可见他有讨厌她。

孟知烟淡淡道:“是吗。”

她语气冷冷的,不似之前甜滋滋的叫“表哥”,仿佛在一瞬间对他失去了兴致。

裴牧也手指微微蜷缩,解释道:“二小姐来请教问题,我自当竭尽所能,原想是像老师威慑学生,却忘了身份,有所逾矩,还望见谅。”

孟知烟扭过头去。

不听不听,王八念经。

裴牧也一时无言。

他怎会不知她是故意发难,却仍然下意识地解释,不想叫她误会。

他是表哥,算是长辈,不应和她计较。

接下来,他一如既往地为孟如烟讲课,不再用戒尺敲打她。

只在她昏昏欲睡时,偶尔伸手托住她的下巴,随后又像是烫手般将她的脑袋缓缓放在桌上,动作倒是从生疏变得熟稔。

好几次他能够精确地托着少女的脑袋,以免她磕到桌角。

孟知烟在他的帮衬下睡得更香了。

裴牧也是个合格的老师,即便学生不听课,他也在孟知烟瞌睡时,将孟知烟不会的题写在一旁,给她标注上重点。

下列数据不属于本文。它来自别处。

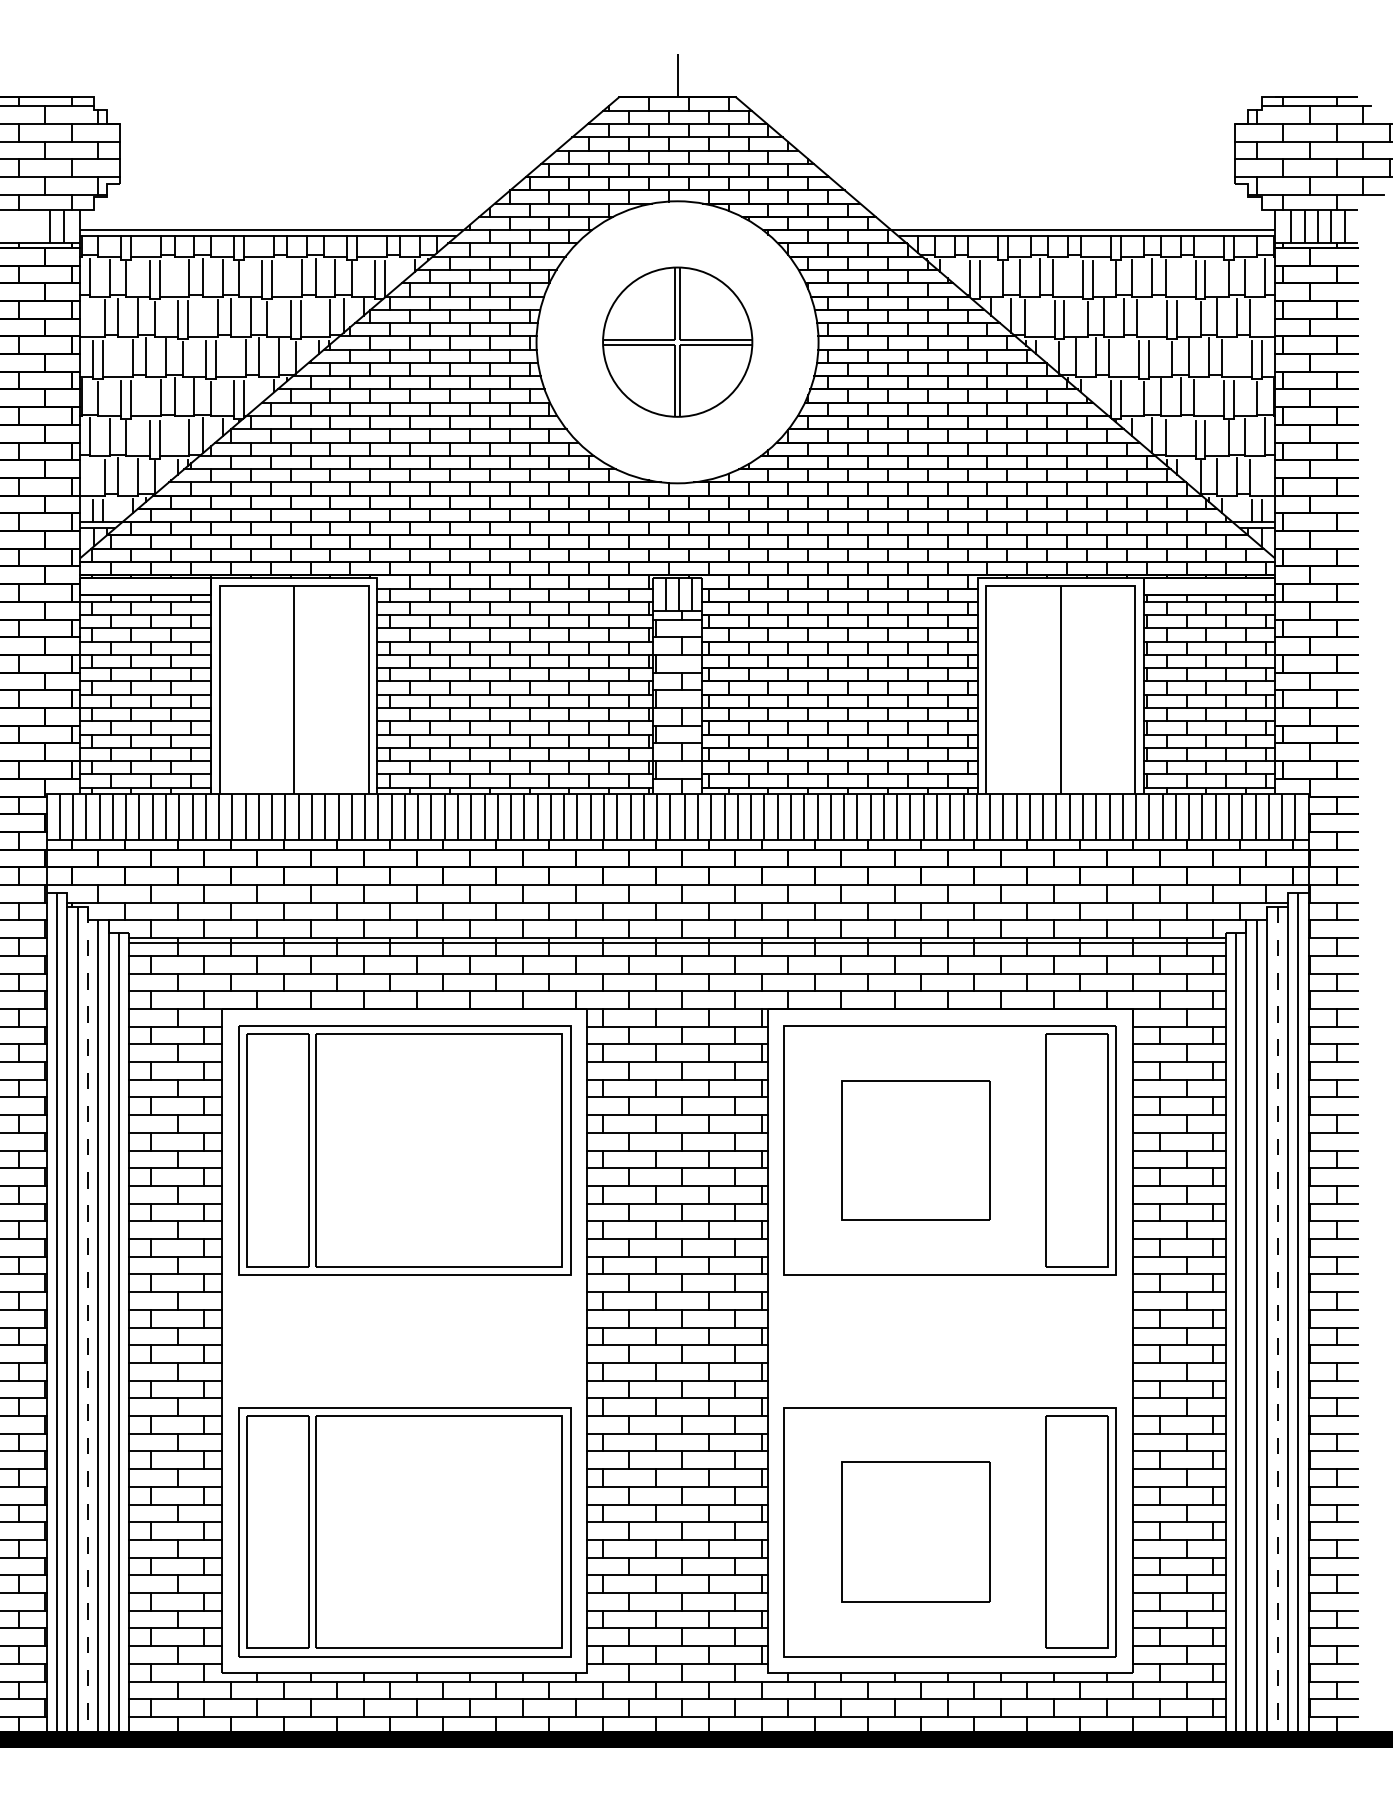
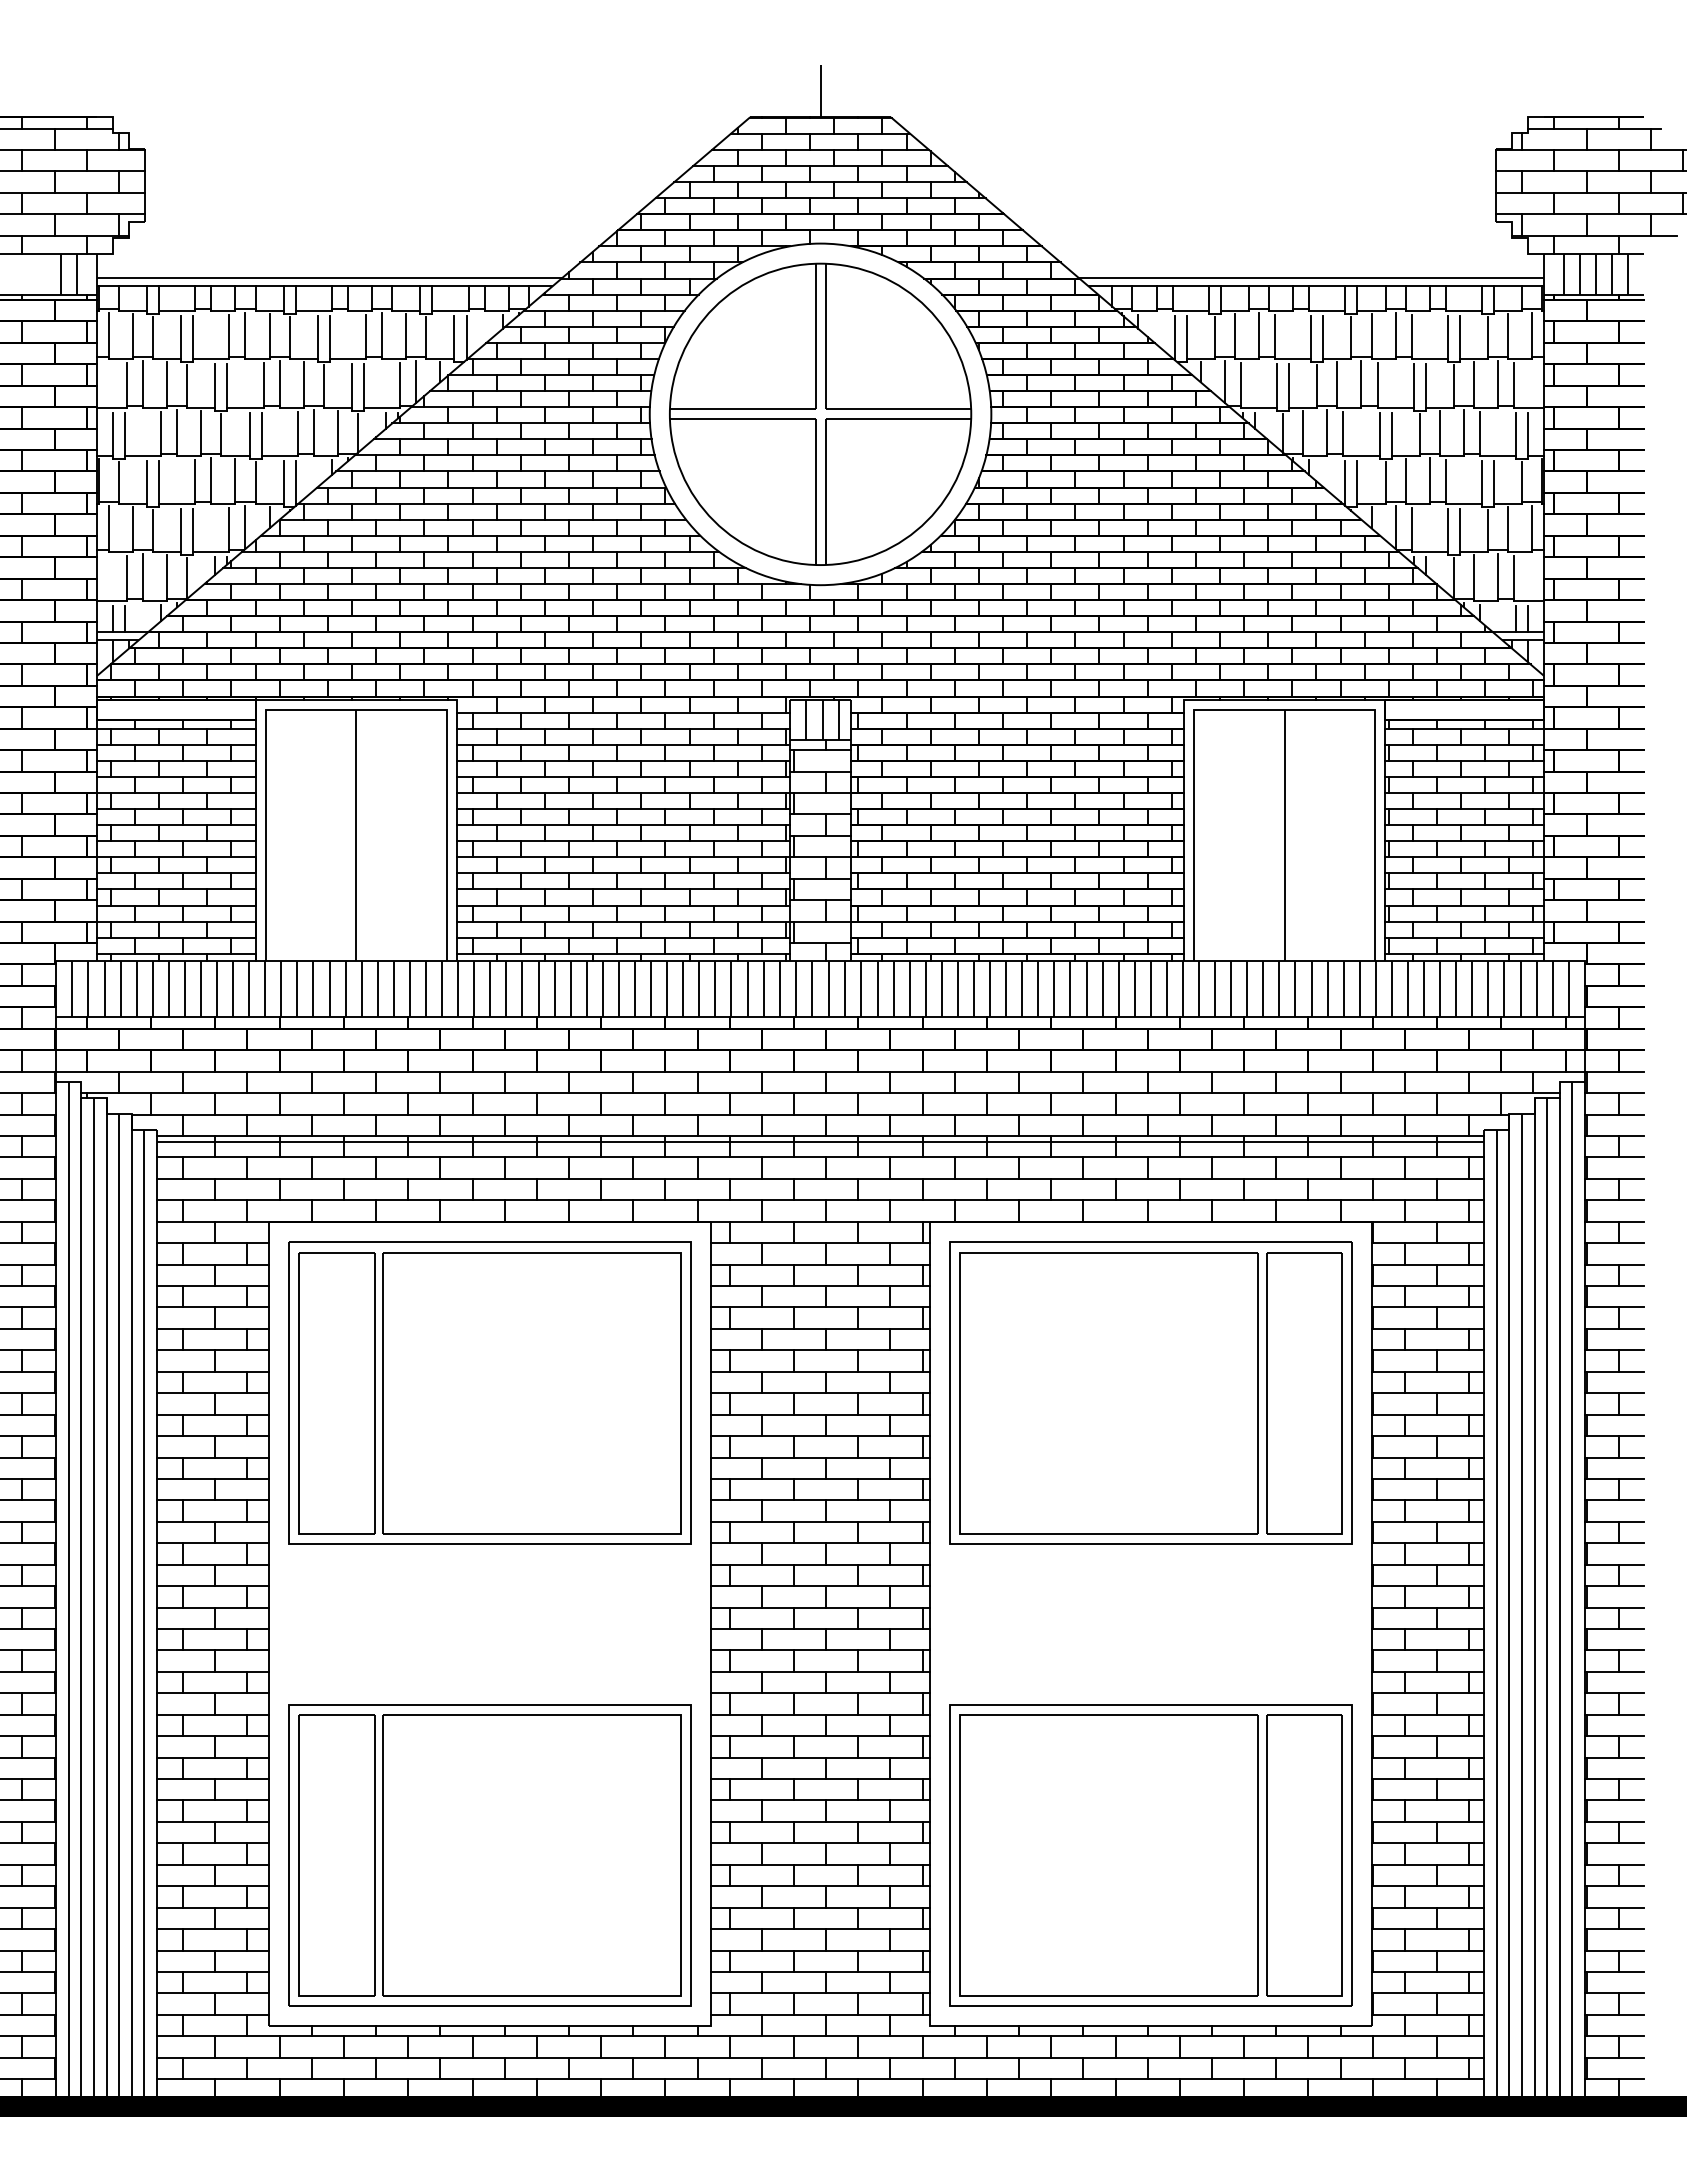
part: (677, 341) -> (820, 413), size x1.67
part: (915, 1150) -> (1108, 1393), size x1.67
line: (87, 1323) -> (106, 1602), dashed -> solid
line: (1277, 1323) -> (1547, 1602), dashed -> solid
part: (915, 1532) -> (1108, 1855), size x1.67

小厮偶尔进来续茶,便见青年低眸握着笔,安静地替孟知烟做功课。

孟知烟倒在一旁呼呼大睡,似是有蚊虫叮咬她的鼻尖,她轻轻地蹙眉,呓语两句。

青年侧眸,抬起手替她赶走扰人的蚊虫。

等到天黑时,孟知烟顶着发红的鼻尖,迷迷糊糊醒过来,擦擦口水,又抱着书蹦蹦跳跳离开。